Hospital bosses across the region are today rapidly drawing up plans to cope with a five-day strike by junior doctors later this month.

The strike – which will cause the cancellation of hundreds of thousands of operations and appointments at English hospitals – has been condemned by the government, but junior doctors say it is necessary to fight a planned new contract.

The government has said it will impose the contract on junior doctors as a step towards delivering a 'seven-day NHS'.

In East Anglia health services will be disrupted at the Norfolk and Norwich, James Paget (Gorleston), Queen Elizabeth (King's Lynn), West Suffolk (Bury St Edmunds), Ipswich and Addenbrooke's (Cambridge) hospitals.

The Academy of Medical Royal Colleges said it was 'disappointed' and the proposed strikes were disproportionate.

Health chiefs have just 10 days to plan for the strike, which one hospital warned would have a 'major impact' on its ability to keep promises to patients about waiting times.

Consultants will staff wards and emergency work and some nurses will perform tasks within their remit which are usually carried out by junior doctors.

But a full withdrawal of labour for five days represents a step into the dark for the NHS.

The strike was called after 58pc of junior doctors voted against accepting a revised contract agreed by the government and the British Medical Association (BMA).

The Department of Health said the BMA 'must be the first union in history to call for strike action against a deal they themselves negotiated and said was a good one'.

James Rowson, the BMA representative at the Norfolk and Norwich University Hospital, said he voted in favour of the contract but would still be striking.

'It has been a difficult dilemma,' he said. 'That was my stance as an individual but my job is to listen to the membership.

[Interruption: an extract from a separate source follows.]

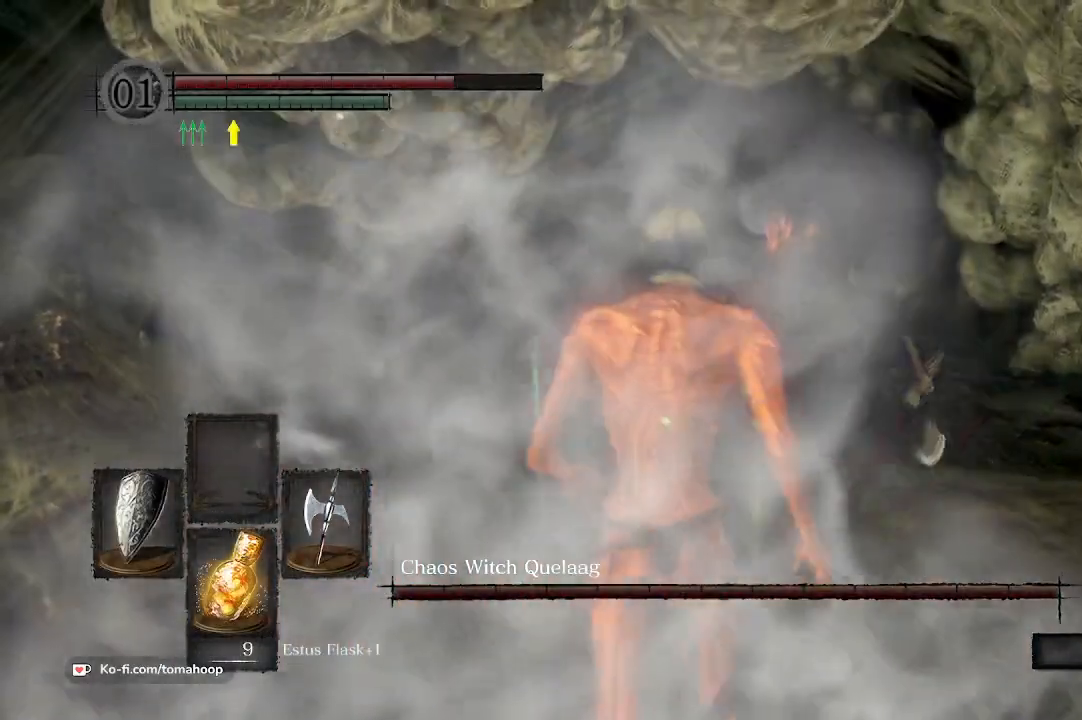
{"buttons": [], "left_stick": "up", "right_stick": "center", "events": [[100, "X", "up"], [167, "X", "down"], [233, "X", "up"], [300, "X", "down"], [367, "X", "up"]]}
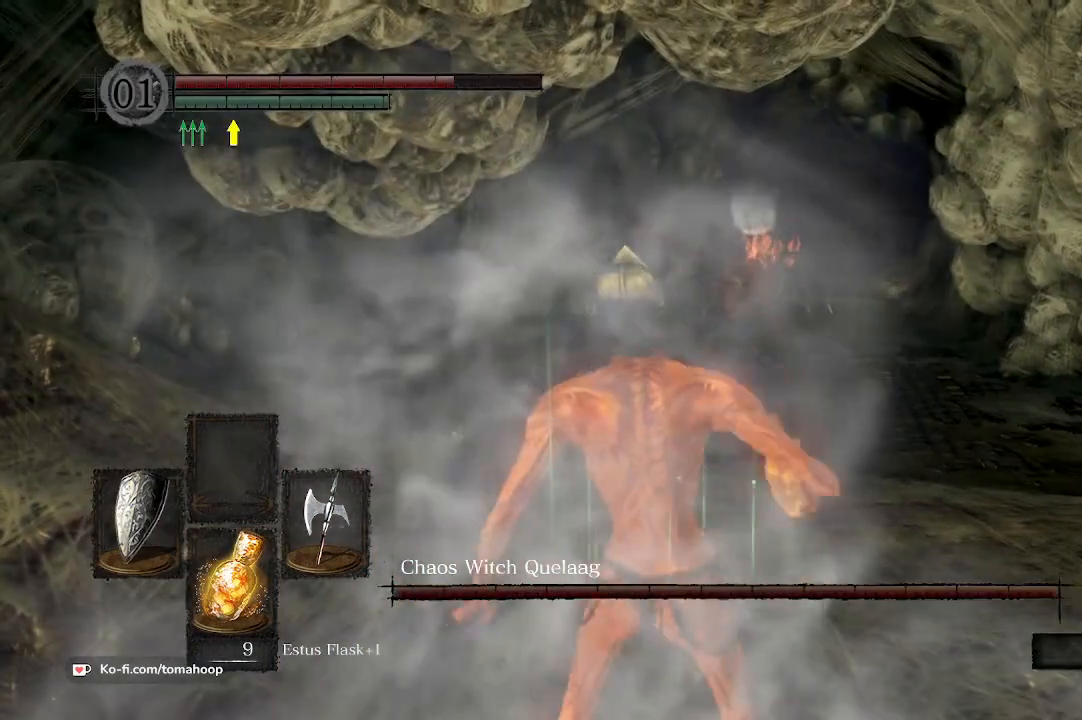
{"buttons": [], "left_stick": "up", "right_stick": "center", "events": [[167, "right_stick", "right"], [267, "right_stick", "center"]]}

We held a survey and the main reasons doctors voted against the contract were (in no particular order): Saturday pay, discrimination against part-time doctors, equality issues, and protection of whistleblowers.'

He said junior doctors were still concerned about a stretching of the workforce as a result of the contract. 'I'm disappointed it's had to get this far but I'm glad that the BMA are taking this so seriously, because we got to the stage where one- or two- day strikes didn't mean anything,' he added.

The BMA said it would call off the strikes if the government agreed to stop the imposition.

Health secretary Jeremy Hunt said 100,000 operations and around a million appointments would be hit by the action.

He said he was surprised by the move as the BMA had previously recommended the new contract.

'Now they are saying we are going to have a devastating strike, the like of which the NHS has never seen before,' Mr Hunt told the BBC.

Further strikes will be carried out between October 5-7, October 10-11, November 14-18 and December 5-9.